* [WORK REQUIRED]: Echo the blog post on the Hernando County commissioners word for word, starting with "Is it too much to ask of" and going on through "problem for years.".

* [PASSAGE PROVIDED]:
__________

Wednesday, January 16, 2008

Belly up to the bar...

Isn't it time our county commissioners belly up to the bar, so to speak, and start making some decisions on their own? After spending over $100,ooo of our taxpayers money on an outside consultant for a countywide fire master plan, the Hernando County Commissioners have now decided to appoint another volunteer board. Why? Is it too much to ask for our county commissioners to make some executive decisions on their own without calling for another study, committee, commission, consultant, whatever? Appointing new committees has become synonymous with waffling on issues for the commissioners. Apparently their wasn't enough discussion from the public yesterday to officially throw this master plan report in the trash so they appointed another committee to talk the issue to death.
Does anyone remember the citizens appointed by the county commissioners to Committee of 25 to review capital improvements and a workable Facilities Master Plan? These dedicated individuals spent months to compile data for long term plans, including the outcome of the old Brooksville Regional Hospital. The county commissioners completely ignored this report and sold the old hospital for $1.2 million. We are now being told a private-public partnership would be the answer for the judicial space crunch by Interim County Administrator, Larry Jennings. David Russell was quoted as saying he wants to see the facility built downtown to keep the county government services in one area. Too bad he, and the other commissioners, didn't think of the 10+ acres of prime real estate they sold in Brooksville which just happened to be the old hospital.
Is it too much to ask of our local elected officials to make some sound decisions in the name of the public they represent instead of worrying their political backsides on every issue that comes down the pike?

2 comments:

Anonymous said...

The old hospital was not a viable site. The building was simply not a practical design for a government center. The building would have required demolition and environmental cleanup, effectively increasing expenses.

Please don't criticize our elected officials and administrators when they actually, finally DO something progressive instead of staring numbly at a problem for years.

alc said...

No one really knows for sure if this would have been a viable site (old hospital), or not, since the BOCC did not wait until the final engineering report was completed with cost assessments.

Being progressive does not mean "to act" on a situation just to move forward. The BOCC needs an accurate Capital Facilities Master Plan that includes funding sources planned into the process before spending anymore taxpayer funds.

Although I did not personally like Paul McIntosh, his administration did have Facilities Master Plan.

__________

* [DATA UNDER STUDY]:
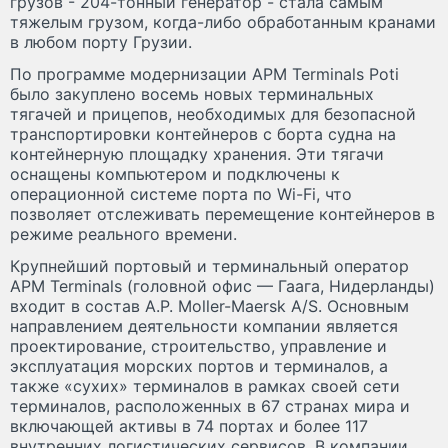
грузов - 204-тонный генератор - стала самым
тяжелым грузом, когда-либо обработанным кранами
в любом порту Грузии.
По программе модернизации APM Terminals Poti
было закуплено восемь новых терминальных
тягачей и прицепов, необходимых для безопасной
транспортировки контейнеров с борта судна на
контейнерную площадку хранения. Эти тягачи
оснащены компьютером и подключены к
операционной системе порта по Wi-Fi, что
позволяет отслеживать перемещение контейнеров в
режиме реального времени.
Крупнейший портовый и терминальный оператор
APM Terminals (головной офис — Гаага, Нидерланды)
входит в состав A.P. Moller-Maersk A/S. Основным
направлением деятельности компании является
проектирование, строительство, управление и
эксплуатация морских портов и терминалов, а
также «сухих» терминалов в рамках своей сети
терминалов, расположенных в 67 странах мира и
включающей активы в 74 портах и более 117
внутренних логистических сервисов. В компании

__________

* [THE COMPLETED TASK]:
Is it too much to ask of our local elected officials to make some sound decisions in the name of the public they represent instead of worrying their political backsides on every issue that comes down the pike?

2 comments:

Anonymous said...

The old hospital was not a viable site. The building was simply not a practical design for a government center. The building would have required demolition and environmental cleanup, effectively increasing expenses.

Please don't criticize our elected officials and administrators when they actually, finally DO something progressive instead of staring numbly at a problem for years.